● Problem to solve: Write out each line of the entries below that holds the word "casing".

● Given records:
============================================================

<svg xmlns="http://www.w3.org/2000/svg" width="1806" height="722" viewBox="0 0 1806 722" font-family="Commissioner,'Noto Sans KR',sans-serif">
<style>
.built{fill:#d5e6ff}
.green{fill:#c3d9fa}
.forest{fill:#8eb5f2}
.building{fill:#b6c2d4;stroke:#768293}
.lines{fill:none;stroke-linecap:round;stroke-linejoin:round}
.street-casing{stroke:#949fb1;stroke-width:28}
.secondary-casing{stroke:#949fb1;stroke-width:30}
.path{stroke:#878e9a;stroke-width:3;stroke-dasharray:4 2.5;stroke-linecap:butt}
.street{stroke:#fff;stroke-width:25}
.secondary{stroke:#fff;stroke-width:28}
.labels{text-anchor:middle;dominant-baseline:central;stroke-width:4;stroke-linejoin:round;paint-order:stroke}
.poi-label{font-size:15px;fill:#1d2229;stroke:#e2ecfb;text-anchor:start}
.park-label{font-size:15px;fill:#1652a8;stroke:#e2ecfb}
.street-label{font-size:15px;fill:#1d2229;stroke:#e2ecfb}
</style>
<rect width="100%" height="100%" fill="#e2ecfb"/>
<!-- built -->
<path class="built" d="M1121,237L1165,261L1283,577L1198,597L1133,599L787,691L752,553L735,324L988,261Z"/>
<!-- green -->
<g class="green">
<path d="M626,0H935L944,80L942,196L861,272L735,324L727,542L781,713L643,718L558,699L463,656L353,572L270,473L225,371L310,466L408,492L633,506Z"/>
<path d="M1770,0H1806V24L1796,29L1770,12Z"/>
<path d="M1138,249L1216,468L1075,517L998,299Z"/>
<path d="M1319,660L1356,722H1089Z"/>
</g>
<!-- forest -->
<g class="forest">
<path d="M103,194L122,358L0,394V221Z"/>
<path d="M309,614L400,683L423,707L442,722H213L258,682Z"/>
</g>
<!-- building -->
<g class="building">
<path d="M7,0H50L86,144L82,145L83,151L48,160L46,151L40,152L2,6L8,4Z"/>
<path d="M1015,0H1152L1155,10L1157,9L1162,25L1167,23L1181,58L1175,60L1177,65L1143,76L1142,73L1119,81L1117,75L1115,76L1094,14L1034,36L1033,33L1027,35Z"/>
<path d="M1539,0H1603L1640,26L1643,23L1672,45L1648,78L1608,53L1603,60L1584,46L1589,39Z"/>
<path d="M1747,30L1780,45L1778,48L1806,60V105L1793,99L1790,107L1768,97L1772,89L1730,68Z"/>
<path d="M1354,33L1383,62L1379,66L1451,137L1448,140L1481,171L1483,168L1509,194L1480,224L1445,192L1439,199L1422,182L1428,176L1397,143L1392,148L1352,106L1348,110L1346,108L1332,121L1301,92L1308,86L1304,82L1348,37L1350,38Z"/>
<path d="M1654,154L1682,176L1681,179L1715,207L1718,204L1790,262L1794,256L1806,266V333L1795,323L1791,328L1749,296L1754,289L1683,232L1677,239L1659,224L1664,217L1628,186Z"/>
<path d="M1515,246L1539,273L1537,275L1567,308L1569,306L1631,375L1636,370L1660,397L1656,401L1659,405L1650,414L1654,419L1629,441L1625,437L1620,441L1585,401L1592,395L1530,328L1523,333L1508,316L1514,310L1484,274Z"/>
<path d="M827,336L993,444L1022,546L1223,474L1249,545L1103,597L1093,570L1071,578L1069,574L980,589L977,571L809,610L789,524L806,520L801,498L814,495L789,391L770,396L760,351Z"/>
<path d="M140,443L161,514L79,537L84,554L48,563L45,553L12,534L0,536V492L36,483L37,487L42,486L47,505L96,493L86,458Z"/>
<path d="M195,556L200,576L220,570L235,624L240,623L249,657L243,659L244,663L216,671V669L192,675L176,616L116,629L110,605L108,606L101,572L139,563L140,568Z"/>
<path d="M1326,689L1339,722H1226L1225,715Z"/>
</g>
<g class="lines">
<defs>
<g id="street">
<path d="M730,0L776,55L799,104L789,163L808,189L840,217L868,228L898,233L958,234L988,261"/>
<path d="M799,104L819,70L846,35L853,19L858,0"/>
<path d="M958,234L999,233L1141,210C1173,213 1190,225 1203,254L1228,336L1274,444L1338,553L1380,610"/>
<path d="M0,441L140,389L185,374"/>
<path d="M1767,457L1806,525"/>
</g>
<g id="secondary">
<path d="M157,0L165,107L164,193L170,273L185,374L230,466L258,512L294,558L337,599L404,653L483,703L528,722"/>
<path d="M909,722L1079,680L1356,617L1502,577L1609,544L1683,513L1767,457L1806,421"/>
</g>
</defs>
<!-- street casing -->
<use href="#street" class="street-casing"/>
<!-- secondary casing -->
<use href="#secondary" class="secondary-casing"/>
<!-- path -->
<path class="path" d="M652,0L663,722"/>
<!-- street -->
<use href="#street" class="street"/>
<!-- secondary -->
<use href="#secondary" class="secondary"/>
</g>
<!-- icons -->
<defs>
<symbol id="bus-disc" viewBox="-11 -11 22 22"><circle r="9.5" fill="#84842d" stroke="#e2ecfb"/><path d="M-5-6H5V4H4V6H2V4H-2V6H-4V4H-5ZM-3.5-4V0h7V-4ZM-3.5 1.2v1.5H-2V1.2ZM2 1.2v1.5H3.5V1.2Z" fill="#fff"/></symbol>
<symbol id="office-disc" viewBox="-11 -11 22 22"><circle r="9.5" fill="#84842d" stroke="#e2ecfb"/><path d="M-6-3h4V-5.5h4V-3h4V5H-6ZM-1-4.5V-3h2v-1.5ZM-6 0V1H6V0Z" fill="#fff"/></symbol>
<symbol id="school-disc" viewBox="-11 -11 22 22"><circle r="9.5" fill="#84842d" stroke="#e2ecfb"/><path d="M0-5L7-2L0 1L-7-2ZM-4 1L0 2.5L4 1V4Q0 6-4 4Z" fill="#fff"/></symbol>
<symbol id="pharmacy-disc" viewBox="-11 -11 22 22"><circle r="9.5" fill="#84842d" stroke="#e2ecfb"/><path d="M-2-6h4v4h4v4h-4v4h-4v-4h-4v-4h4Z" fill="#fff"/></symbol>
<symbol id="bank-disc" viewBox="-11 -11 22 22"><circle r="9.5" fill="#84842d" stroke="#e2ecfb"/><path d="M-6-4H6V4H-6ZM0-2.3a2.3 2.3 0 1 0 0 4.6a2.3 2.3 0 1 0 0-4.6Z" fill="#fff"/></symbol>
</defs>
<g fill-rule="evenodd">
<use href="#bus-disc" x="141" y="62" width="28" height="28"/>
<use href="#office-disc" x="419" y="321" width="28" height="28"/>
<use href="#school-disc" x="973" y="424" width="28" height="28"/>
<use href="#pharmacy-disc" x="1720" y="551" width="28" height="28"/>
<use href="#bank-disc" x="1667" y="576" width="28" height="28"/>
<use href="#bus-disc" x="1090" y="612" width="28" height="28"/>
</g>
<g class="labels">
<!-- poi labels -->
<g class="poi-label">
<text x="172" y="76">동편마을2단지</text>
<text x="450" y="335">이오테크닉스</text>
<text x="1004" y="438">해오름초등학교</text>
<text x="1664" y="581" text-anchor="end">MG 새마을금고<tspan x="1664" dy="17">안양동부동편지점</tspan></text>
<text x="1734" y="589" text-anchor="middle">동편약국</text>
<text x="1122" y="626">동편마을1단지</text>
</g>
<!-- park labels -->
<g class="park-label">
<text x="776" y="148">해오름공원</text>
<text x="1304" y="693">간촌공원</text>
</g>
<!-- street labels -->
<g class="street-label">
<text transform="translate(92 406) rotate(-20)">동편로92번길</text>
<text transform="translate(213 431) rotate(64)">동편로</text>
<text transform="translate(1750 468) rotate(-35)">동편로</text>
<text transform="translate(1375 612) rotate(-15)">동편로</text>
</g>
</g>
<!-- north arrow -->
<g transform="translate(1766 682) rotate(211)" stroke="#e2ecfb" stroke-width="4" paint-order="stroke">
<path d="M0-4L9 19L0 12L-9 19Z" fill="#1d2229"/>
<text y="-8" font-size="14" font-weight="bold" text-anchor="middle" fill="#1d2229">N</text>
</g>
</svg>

============================================================

● Result:
.street-casing{stroke:#949fb1;stroke-width:28}
.secondary-casing{stroke:#949fb1;stroke-width:30}
<!-- street casing -->
<use href="#street" class="street-casing"/>
<!-- secondary casing -->
<use href="#secondary" class="secondary-casing"/>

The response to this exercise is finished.